**Exercise text**
Intolerance
The charge is often levelled against Socialists that they are “intolerant.” It is said that they are not prepared to find excuses for anybody or anything and that they are bigoted to the exclusion even of justice. If it is meant that Socialists are not tolerant of society the label is justified; but our detractors do not mean that alone.
They go on to say that we let our distaste for society manifest itself in every personal action. That, perhaps, is again true up to a certain point. A Socialist should not allow any occurrence to pass without applying to it his Socialist reasoning. Thus it follows that a Socialist must place a different construction from the ordinary man on the majority of things that occur in the daily life of the world. To take one instance, a man might object to a strike in any particular industry because it affects his personal comfort. He knows nothing of the economic war, of the laws which govern capitalist society and produce strikes and “industrial unrest.” But the Socialist, though his personal comfort may also be affected adversely, is forced by reason of his knowledge of the forces that work in society, to take up a different attitude. Therefore, since at present the great majority of mankind is not Socialist, it follows that the views of a Socialist must be unpopular views. And since there is precious little that happens to-day that a class-conscious worker could condone or approve of, he earns from his fellows the epithet “intolerant.”

(Records from a data source)
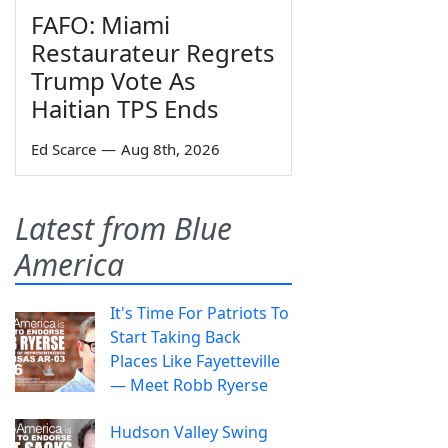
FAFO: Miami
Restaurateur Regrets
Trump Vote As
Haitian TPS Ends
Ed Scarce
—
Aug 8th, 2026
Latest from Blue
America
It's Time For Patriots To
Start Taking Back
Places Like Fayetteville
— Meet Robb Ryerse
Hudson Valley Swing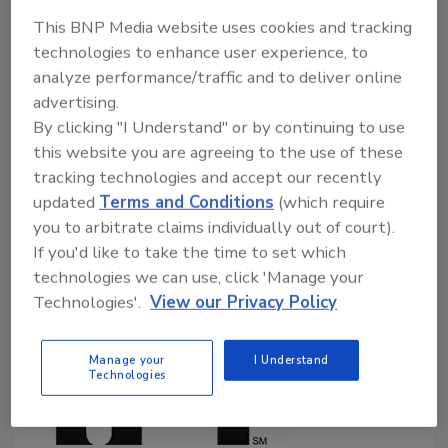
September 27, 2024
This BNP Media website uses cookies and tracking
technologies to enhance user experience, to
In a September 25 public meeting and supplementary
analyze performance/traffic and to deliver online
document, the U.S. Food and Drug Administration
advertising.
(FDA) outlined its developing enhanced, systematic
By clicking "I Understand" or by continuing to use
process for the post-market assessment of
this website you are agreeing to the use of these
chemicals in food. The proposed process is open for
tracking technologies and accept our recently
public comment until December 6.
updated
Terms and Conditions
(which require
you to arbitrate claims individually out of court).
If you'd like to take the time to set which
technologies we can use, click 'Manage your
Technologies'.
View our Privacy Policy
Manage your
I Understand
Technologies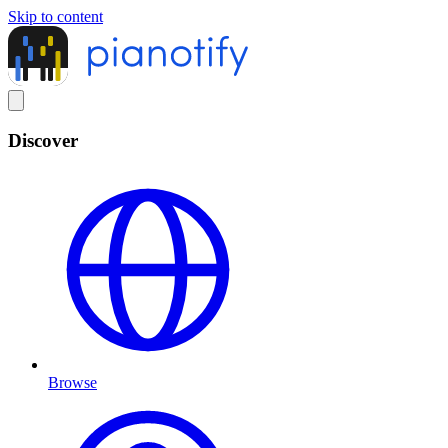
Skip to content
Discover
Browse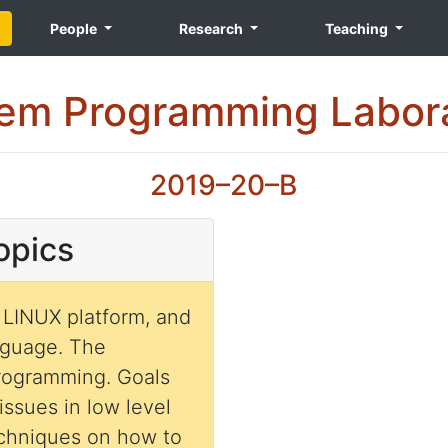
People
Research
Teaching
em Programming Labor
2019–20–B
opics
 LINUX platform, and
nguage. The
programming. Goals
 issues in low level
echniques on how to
--
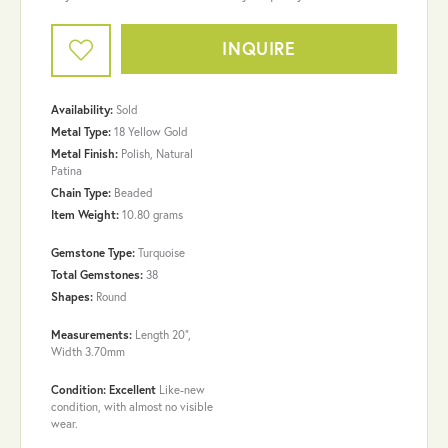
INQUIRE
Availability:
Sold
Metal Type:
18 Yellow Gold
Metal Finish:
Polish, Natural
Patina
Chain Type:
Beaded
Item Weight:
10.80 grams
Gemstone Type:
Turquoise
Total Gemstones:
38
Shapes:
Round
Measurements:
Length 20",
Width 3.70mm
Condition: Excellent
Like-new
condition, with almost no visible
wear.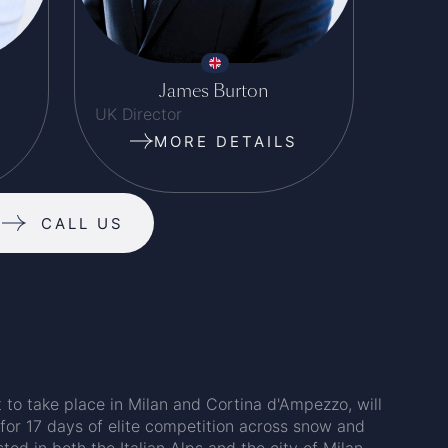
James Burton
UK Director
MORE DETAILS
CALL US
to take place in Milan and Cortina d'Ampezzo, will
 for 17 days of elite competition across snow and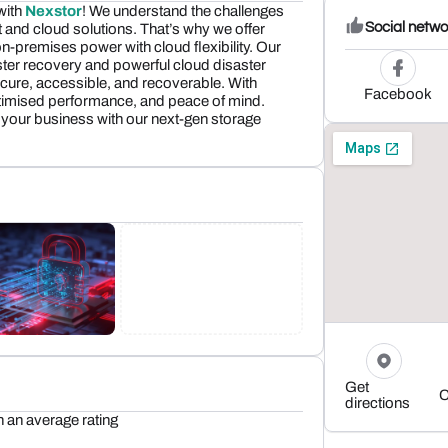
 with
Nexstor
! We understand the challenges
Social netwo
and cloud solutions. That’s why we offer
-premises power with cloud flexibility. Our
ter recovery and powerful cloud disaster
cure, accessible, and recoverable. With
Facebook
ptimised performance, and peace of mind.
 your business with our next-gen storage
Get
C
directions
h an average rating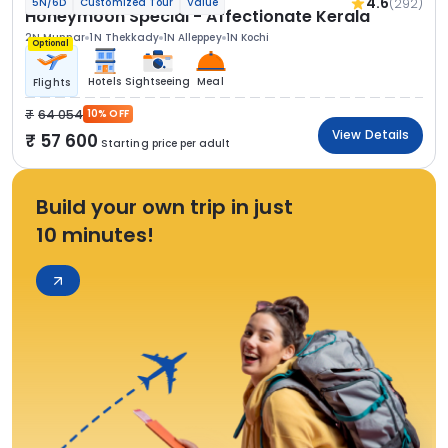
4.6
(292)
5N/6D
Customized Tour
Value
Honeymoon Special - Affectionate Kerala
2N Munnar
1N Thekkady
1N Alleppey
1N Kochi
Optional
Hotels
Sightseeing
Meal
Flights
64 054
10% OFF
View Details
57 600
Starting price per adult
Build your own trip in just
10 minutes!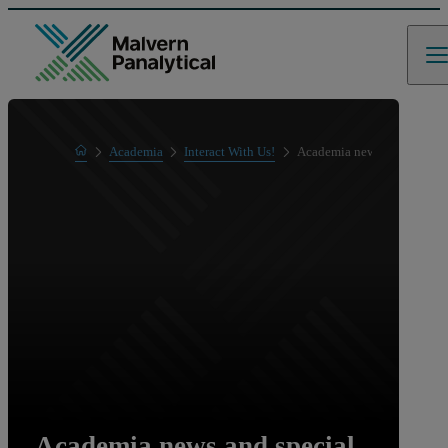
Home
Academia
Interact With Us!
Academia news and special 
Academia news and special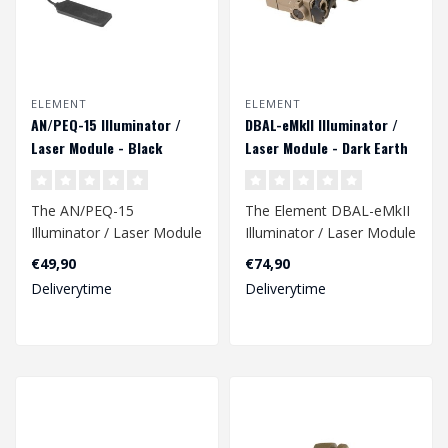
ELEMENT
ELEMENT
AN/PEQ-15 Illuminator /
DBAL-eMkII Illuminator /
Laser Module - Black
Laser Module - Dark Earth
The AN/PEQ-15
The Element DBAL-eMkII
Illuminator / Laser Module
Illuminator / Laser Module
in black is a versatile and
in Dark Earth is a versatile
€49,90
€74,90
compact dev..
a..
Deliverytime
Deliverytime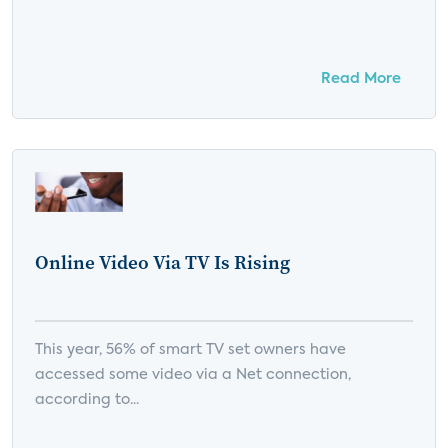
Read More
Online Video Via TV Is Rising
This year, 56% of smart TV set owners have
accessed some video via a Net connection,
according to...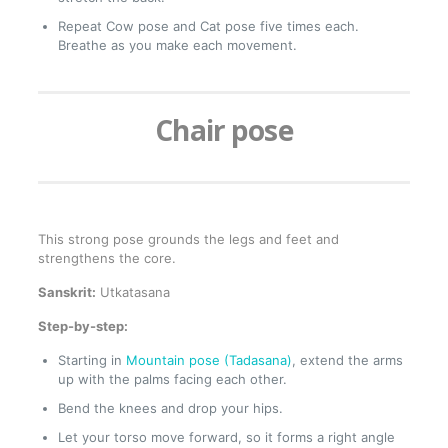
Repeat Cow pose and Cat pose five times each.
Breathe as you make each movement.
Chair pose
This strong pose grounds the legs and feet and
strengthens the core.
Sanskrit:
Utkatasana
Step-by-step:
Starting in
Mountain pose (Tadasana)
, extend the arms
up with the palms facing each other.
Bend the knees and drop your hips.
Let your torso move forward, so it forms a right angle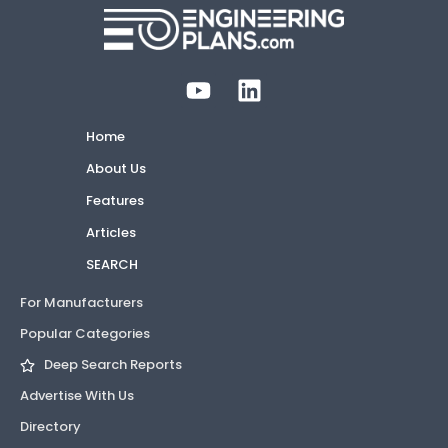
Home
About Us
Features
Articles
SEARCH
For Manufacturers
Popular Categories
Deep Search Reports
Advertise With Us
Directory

**Job 1**
Summarize the text on intolerance in two sentences.
**Job 2**
Write what would come next in the text on intolerance, picking up after its last sentence.
These items are separate from the text on intolerance.

**Response 1**
Socialists are often charged with being intolerant, a label the text accepts if it means they are not tolerant of society, though their detractors mean more than that. Because a Socialist applies Socialist reasoning to every occurrence while most people are not Socialists, his views must be unpopular, and since he can condone or approve of little that happens today, others call him "intolerant."

**Response 2**
When a jingo fanatic on the eve of war assassinated Jaures and was placed on trial he was acquitted, but when a young Anarchist shot at—and failed to kill—Clemenceau, whom he considered the enemy of the working class, he was sentenced to death. Surely this could be called intolerance? Again, all the obstacles that the capitalist class place in the way of the advancement of the proletariat towards their emancipation, all the slime and mud that they cast at advanced thinkers, all the ridicule that they attempt to heap on Socialist thought, indicate that they are intolerant also. It therefore appears that the Socialist and the capitalist are intolerant of one another. This leaves only the worker who is not class-conscious, tolerant. And what does his tolerance do for him?
It makes him accept his slavery, degradation and insecurity of livelihood almost without a murmur. It reconciles him to slums, bad food, and a monotonous life relieved by no real pleasure, and burdened with sorrow. It blinds him to his sordid environment and makes him deaf to his children’s cries. It keeps him docile and makes him willing to produce wealth that his masters shall enjoy, stultifies his imagination of what life should be like, and stifles his desire to improve his condition.
Thus it is only intolerance that will serve the turn of the working class. Not only the intolerance that disgruntles, but the intolerance that makes one long to be up and doing something to make things tolerable.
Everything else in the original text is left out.